The government of Nigeria is seeking the approval of the Parliament to mobilize N850 billion (about $2.3 billion) on the local money market. This, the government said, is an alternative to an initial operation to raise funds on the international market to support external deficit.
Data from the Debt Management Office show that the difference between the initial interest rates on the 11 international borrowings and their current returns on the various stock exchanges where they are listed has almost doubled. On the Eurobond coming to maturity in January 2021, which was concluded at a rate of 6.75%, investors are now requesting 16.2%.
In late 2019, Nigeria’s domestic debt reached N14,272.6 billion ($365.5 billion), on which N2,651 billion ($6.8 billion) was due for repayment in less than 12 months. To fully leverage its domestic capital market, the Central Bank should adjust its rule limiting the possibility for commercial banks to participate in public securities issues, pushing them to further finance the economy.
It should be noted that the restrictive measures set up due to the coronavirus pandemic are hugely affecting the Nigerian economy. On the international front, the lockdown imposed on nearly 5 billion people has worsened the oil situation, making prices to fall below $20, three times less than initial fiscal provisions. The oil sector contributes 90% of Nigeria’s export revenues and is a heavyweight in government revenues.
The current global situation is adding up to a weak external position for the West African nation. Investors targeting emerging countries have started divesting their businesses in the country causing strong pressure on foreign exchange buffers.

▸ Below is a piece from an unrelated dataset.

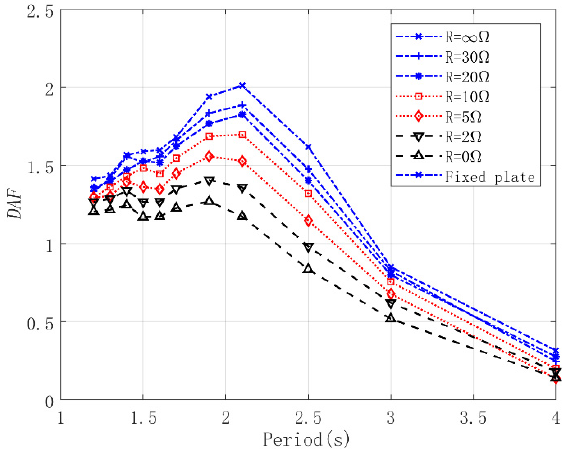
Figure 22. The dynamic amplification factor ( DAF ) values of related motion of THP1 with different tuned periods and LRs.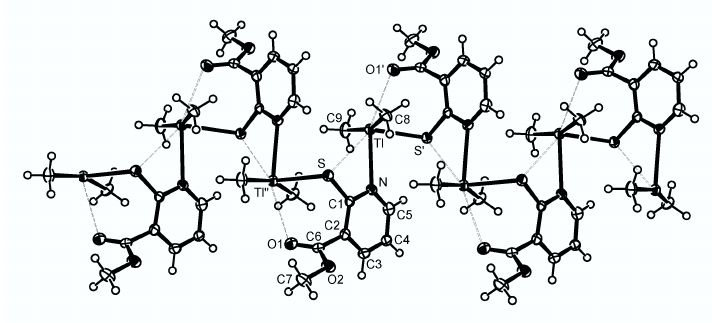
Fig. 3 ORTEP plot showing the numbering scheme and the supramolecular association in [TlMe 2 (2mmn)] ( 2 ).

The International Monetary Fund has approved financing of $3.4 billion to Nigeria to help fight the pandemic. “The authorities’ immediate actions to respond to the crisis are welcome. The short-term focus on fiscal accommodation would allow for higher health spending and help alleviate the impact of the crisis on households and businesses. Steps taken toward a more unified and flexible exchange rate are also important,” the institution said.